Improving the Sensitivity of Backdoor Detectors via Class Subspace Orthogonalization
This work addresses security vulnerabilities in machine learning models for applications like autonomous systems and cybersecurity, offering an incremental improvement over existing backdoor detection techniques.
The paper tackles the problem of backdoor detection in neural networks by addressing failures in existing methods when non-target classes are easily discriminable or backdoors are subtle, proposing a method that suppresses intrinsic features to enhance detection sensitivity and achieving improved detection rates against challenging attacks.

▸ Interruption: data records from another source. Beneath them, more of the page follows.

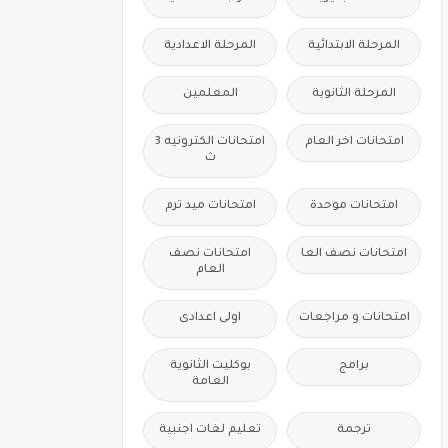
المرحلة الابتدائية
المرحلة الاعدادية
المرحلة الثانوية
المعلمين
امتحانات اخر العام
امتحانات الكترونيه 3
ث
امتحانات موحدة
امتحانات ميد ترم
امتحانات نصف العا
امتحانات نصف
العام
امتحانات و مراجعات
اولى اعدادى
برامج
بوكليت الثانوية
العامة
ترجمة
تعليم لغات اجنبية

Most post-training backdoor detection methods rely on attacked models exhibiting extreme outlier detection statistics for the target class of an attack, compared to non-target classes. However, these approaches may fail: (1) when some (non-target) classes are easily discriminable from all others, in which case they may naturally achieve extreme detection statistics (e.g., decision confidence); and (2) when the backdoor is subtle, i.e., with its features weak relative to intrinsic class-discriminative features. A key observation is that the backdoor target class has contributions to its detection statistic from both the backdoor trigger and from its intrinsic features, whereas non-target classes only have contributions from their intrinsic features. To achieve more sensitive detectors, we thus propose to suppress intrinsic features while optimizing the detection statistic for a given class. For non-target classes, such suppression will drastically reduce the achievable statistic, whereas for the target class the (significant) contribution from the backdoor trigger remains. In practice, we formulate a constrained optimization problem, leveraging a small set of clean examples from a given class, and optimizing the detection statistic while orthogonalizing with respect to the class's intrinsic features. We dub this plug-and-play approach Class Subspace Orthogonalization (CSO) and assess it against challenging mixed-label and adaptive attacks.